Start of Block

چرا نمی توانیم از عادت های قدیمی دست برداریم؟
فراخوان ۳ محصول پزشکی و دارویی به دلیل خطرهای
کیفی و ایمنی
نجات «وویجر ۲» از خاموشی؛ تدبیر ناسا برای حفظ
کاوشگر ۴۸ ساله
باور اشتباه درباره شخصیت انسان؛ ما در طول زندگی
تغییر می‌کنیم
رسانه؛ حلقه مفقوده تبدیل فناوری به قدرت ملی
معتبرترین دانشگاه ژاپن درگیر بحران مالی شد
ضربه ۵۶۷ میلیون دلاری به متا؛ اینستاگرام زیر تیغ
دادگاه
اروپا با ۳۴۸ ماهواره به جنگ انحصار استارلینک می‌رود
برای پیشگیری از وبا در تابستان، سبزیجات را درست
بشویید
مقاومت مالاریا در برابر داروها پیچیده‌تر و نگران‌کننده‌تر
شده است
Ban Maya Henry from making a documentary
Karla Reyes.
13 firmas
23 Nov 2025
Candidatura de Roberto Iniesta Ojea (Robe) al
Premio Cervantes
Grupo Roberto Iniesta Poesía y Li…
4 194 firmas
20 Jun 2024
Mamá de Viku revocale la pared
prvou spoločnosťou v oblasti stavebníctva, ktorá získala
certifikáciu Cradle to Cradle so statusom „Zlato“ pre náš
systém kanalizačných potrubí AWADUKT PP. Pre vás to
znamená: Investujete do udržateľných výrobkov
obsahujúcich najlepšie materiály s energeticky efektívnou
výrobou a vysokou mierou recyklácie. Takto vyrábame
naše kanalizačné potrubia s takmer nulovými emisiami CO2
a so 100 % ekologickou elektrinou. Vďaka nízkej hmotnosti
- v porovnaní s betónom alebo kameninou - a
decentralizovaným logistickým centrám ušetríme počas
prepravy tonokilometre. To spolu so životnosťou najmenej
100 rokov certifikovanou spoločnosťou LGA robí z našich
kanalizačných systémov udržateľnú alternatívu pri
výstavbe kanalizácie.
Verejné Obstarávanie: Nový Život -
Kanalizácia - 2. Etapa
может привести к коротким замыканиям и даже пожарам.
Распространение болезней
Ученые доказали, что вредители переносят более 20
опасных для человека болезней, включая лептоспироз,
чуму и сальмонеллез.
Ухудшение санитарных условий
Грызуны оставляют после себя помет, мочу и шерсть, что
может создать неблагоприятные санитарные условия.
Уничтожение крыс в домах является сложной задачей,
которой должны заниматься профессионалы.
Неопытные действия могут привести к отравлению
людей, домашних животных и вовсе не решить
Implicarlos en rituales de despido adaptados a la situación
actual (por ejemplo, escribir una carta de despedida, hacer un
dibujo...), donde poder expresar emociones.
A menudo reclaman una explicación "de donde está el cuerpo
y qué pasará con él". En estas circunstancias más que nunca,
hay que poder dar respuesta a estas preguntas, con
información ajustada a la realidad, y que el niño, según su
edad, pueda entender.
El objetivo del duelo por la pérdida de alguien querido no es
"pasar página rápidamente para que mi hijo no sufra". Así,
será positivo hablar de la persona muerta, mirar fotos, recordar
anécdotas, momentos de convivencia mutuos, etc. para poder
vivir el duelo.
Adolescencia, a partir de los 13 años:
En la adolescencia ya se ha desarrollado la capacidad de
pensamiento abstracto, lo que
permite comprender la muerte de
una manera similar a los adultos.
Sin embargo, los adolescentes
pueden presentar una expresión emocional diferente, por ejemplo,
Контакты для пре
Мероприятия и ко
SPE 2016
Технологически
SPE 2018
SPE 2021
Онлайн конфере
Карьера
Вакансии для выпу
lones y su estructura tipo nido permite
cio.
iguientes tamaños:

End of Block

**What this task involves:**
Each line above should be output exactly as written.

**Answer to this task:**
چرا نمی توانیم از عادت های قدیمی دست برداریم؟
فراخوان ۳ محصول پزشکی و دارویی به دلیل خطرهای
کیفی و ایمنی
نجات «وویجر ۲» از خاموشی؛ تدبیر ناسا برای حفظ
کاوشگر ۴۸ ساله
باور اشتباه درباره شخصیت انسان؛ ما در طول زندگی
تغییر می‌کنیم
رسانه؛ حلقه مفقوده تبدیل فناوری به قدرت ملی
معتبرترین دانشگاه ژاپن درگیر بحران مالی شد
ضربه ۵۶۷ میلیون دلاری به متا؛ اینستاگرام زیر تیغ
دادگاه
اروپا با ۳۴۸ ماهواره به جنگ انحصار استارلینک می‌رود
برای پیشگیری از وبا در تابستان، سبزیجات را درست
بشویید
مقاومت مالاریا در برابر داروها پیچیده‌تر و نگران‌کننده‌تر
شده است
Ban Maya Henry from making a documentary
Karla Reyes.
13 firmas
23 Nov 2025
Candidatura de Roberto Iniesta Ojea (Robe) al
Premio Cervantes
Grupo Roberto Iniesta Poesía y Li…
4 194 firmas
20 Jun 2024
Mamá de Viku revocale la pared
prvou spoločnosťou v oblasti stavebníctva, ktorá získala
certifikáciu Cradle to Cradle so statusom „Zlato“ pre náš
systém kanalizačných potrubí AWADUKT PP. Pre vás to
znamená: Investujete do udržateľných výrobkov
obsahujúcich najlepšie materiály s energeticky efektívnou
výrobou a vysokou mierou recyklácie. Takto vyrábame
naše kanalizačné potrubia s takmer nulovými emisiami CO2
a so 100 % ekologickou elektrinou. Vďaka nízkej hmotnosti
- v porovnaní s betónom alebo kameninou - a
decentralizovaným logistickým centrám ušetríme počas
prepravy tonokilometre. To spolu so životnosťou najmenej
100 rokov certifikovanou spoločnosťou LGA robí z našich
kanalizačných systémov udržateľnú alternatívu pri
výstavbe kanalizácie.
Verejné Obstarávanie: Nový Život -
Kanalizácia - 2. Etapa
может привести к коротким замыканиям и даже пожарам.
Распространение болезней
Ученые доказали, что вредители переносят более 20
опасных для человека болезней, включая лептоспироз,
чуму и сальмонеллез.
Ухудшение санитарных условий
Грызуны оставляют после себя помет, мочу и шерсть, что
может создать неблагоприятные санитарные условия.
Уничтожение крыс в домах является сложной задачей,
которой должны заниматься профессионалы.
Неопытные действия могут привести к отравлению
людей, домашних животных и вовсе не решить
Implicarlos en rituales de despido adaptados a la situación
actual (por ejemplo, escribir una carta de despedida, hacer un
dibujo...), donde poder expresar emociones.
A menudo reclaman una explicación "de donde está el cuerpo
y qué pasará con él". En estas circunstancias más que nunca,
hay que poder dar respuesta a estas preguntas, con
información ajustada a la realidad, y que el niño, según su
edad, pueda entender.
El objetivo del duelo por la pérdida de alguien querido no es
"pasar página rápidamente para que mi hijo no sufra". Así,
será positivo hablar de la persona muerta, mirar fotos, recordar
anécdotas, momentos de convivencia mutuos, etc. para poder
vivir el duelo.
Adolescencia, a partir de los 13 años:
En la adolescencia ya se ha desarrollado la capacidad de
pensamiento abstracto, lo que
permite comprender la muerte de
una manera similar a los adultos.
Sin embargo, los adolescentes
pueden presentar una expresión emocional diferente, por ejemplo,
Контакты для пре
Мероприятия и ко
SPE 2016
Технологически
SPE 2018
SPE 2021
Онлайн конфере
Карьера
Вакансии для выпу
lones y su estructura tipo nido permite
cio.
iguientes tamaños:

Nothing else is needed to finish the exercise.